▶ _Consigne 1_
Recopiez le passage du texte sur Madame Ayesh en commençant par « Son travail consiste » et en allant jusqu'à « stricte) au parlement. ».
▶ _Consigne 2_
Répondez aux questions suivantes à partir du texte sur Madame Ayesh :
(a) Qui dirige le Centre des Affaires des Femmes ?
(b) Pour quel type d'abri le centre a-t-il fait campagne ?
(c) Selon Madame Ayesh, quelle majorité faut-il pour changer les lois déjà existantes ?
▶ _Consigne 3_
Rédigez la suite du texte sur Madame Ayesh et le Centre des Affaires des Femmes, à partir de sa dernière phrase.

▶ _Texte fourni_
=======

Madame Ayesh est une nationaliste palestinienne dévouée. Elle et son mari ont tous les deux connus de dures détentions dans les prisons israéliennes. Mais elle s’inquiète des effets internes de la victoire du Hamas qui vont plus loin que ces seuls présages insignifiants.

Madame Ayesh dirige le Centre des Affaires des Femmes[1], une oasis de féministe progressiste dans la ville conservatrice de Gaza. La faction islamiste et ses alliés des mosquées ne s’opposent à plusieurs de ses causes. Le centre a ainsi fait campagne pour un abri pour femmes battues, mais elle a été vaine en raison de craintes qu’un tel abri encouragerait les femmes à quitter leurs maris.

Son travail consiste en un programme expérimental qui informe les étudiantes de l’Université Islamique sur la loi, les droits humains et les possibilités d’emploi et qui fait campagne pour une loi de la famille qui protégerait les femmes des violences et assureraient leurs droits après le divorce. Elle craint que ce ne soit pas une priorité pour le Hamas. « Je ne suis pas inquiète à propos des lois déjà existantes, parce qu’il faut une majorité aux deux-tiers pour les changer, mais je suis inquiète pour les lois qui n’ont pas encore été prises ».

Le Hamas, ce ne sont pas les talibans (…). Ses portes-paroles ont dit de ne pas s’inquiéter et qu’ils n’ont pas l’intention d’imposer son idéologie religieuse (et la charia stricte) au parlement.

=======

▶ _Données fournies_
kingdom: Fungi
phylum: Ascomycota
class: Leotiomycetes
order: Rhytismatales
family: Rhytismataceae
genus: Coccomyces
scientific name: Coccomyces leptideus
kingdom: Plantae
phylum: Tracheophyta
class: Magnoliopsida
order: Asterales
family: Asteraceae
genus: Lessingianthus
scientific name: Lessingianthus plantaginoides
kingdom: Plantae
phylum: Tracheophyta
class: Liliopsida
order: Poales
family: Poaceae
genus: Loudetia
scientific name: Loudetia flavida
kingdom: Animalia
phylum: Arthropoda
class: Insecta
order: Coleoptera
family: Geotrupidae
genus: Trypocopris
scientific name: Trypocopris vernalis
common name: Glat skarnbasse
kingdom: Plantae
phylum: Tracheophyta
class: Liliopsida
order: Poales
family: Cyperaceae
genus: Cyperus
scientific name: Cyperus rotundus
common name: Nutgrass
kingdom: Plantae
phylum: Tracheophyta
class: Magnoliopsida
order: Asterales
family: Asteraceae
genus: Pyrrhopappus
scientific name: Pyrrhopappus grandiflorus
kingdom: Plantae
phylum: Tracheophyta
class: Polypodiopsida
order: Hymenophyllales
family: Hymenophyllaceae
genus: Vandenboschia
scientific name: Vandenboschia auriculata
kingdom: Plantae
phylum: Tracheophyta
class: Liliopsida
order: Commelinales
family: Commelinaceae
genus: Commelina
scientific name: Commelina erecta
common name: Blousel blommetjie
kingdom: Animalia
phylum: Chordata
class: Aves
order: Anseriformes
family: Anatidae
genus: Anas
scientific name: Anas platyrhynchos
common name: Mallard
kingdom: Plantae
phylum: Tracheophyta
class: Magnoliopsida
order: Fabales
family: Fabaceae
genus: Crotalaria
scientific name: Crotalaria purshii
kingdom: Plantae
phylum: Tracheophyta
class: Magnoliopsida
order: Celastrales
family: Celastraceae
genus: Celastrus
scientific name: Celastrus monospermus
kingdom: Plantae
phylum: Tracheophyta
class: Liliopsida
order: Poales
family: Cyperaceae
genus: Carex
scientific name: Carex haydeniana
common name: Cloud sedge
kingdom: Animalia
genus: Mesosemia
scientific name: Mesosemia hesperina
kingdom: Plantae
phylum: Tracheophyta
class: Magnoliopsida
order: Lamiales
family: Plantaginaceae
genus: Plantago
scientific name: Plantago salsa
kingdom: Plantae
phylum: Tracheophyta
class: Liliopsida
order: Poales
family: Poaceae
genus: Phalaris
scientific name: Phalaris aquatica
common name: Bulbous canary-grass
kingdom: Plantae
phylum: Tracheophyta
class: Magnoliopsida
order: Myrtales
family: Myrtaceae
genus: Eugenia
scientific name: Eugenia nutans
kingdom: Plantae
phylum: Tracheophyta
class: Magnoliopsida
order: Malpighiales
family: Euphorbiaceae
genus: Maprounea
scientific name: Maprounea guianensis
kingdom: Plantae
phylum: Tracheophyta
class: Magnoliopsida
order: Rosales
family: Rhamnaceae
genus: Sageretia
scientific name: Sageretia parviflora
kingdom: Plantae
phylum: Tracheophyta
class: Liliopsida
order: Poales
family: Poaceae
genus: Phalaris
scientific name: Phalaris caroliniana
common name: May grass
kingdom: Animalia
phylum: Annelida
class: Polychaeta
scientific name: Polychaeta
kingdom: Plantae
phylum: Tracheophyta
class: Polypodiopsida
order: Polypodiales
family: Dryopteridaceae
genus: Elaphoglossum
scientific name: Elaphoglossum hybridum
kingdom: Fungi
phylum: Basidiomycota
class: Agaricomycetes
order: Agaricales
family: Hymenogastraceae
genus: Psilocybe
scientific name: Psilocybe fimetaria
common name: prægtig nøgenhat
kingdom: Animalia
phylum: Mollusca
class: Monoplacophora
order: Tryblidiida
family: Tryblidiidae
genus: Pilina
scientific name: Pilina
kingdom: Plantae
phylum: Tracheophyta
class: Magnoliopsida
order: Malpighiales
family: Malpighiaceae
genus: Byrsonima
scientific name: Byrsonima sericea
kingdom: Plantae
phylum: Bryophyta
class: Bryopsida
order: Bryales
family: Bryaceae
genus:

=======

▶ _Production attendue 1_
Son travail consiste en un programme expérimental qui informe les étudiantes de l’Université Islamique sur la loi, les droits humains et les possibilités d’emploi et qui fait campagne pour une loi de la famille qui protégerait les femmes des violences et assureraient leurs droits après le divorce. Elle craint que ce ne soit pas une priorité pour le Hamas. « Je ne suis pas inquiète à propos des lois déjà existantes, parce qu’il faut une majorité aux deux-tiers pour les changer, mais je suis inquiète pour les lois qui n’ont pas encore été prises ».

Le Hamas, ce ne sont pas les talibans (…). Ses portes-paroles ont dit de ne pas s’inquiéter et qu’ils n’ont pas l’intention d’imposer son idéologie religieuse (et la charia stricte) au parlement.

▶ _Production attendue 2_
(a) Madame Ayesh.
(b) Un abri pour femmes battues.
(c) Une majorité aux deux tiers.

▶ _Production attendue 3_
Mais Madame Ayesh considère que ce message public consensuel est parfois en conflit avec les fortes convictions des nouveaux élus au parlement. Par exemple, note-t-elle, Mariam Farhat, la « mère des martyrs », qui montrait dans sa vidéo électorale comment elle aidait son fils de 17 ans a préparé les explosifs qui allait le tuer avec cinq Israéliens, disait dans une interview que sa première campagne parlementaire serait pour une loi imposant le hidjab à toutes les femmes palestiniennes. Selon Madame Ayesh, le désaveu postérieur de Madame Farhat n’était pas convainquant[2]. Mais, de toute façon, elle craint plus que le changement soit culturel et graduel plus que législatif. « Le Hamas ne fera pas cela directement, mais ils emploieront d’autres moyens, comme par exemple les mosquées ».

Madame Ayesh est la première a reconnaître que le score énorme du Hamas reflète un désir de sanction pour punir le Fatah pour ses échecs de la décennie précédente. Et lorsqu’elle entend des accusations comme quoi le Hamas aurait promis 200 shekels à des électeurs pour soutenir ses candidats, elle dit qu’il y a autant d’accusations pour dire que le Fatah faisait exactement la même chose. Mais elle ajoute que des femmes qu’elle a rencontrées dans le cadre de son travail lui ont rapporté un autre message efficace utilisée par des militants (et le plus souvent des militantes) du Hamas : « Ces femmes m’ont dit qu’on leur avait affirmé : si vous ne votez pas Hamas, dieu vous punira à la fin ».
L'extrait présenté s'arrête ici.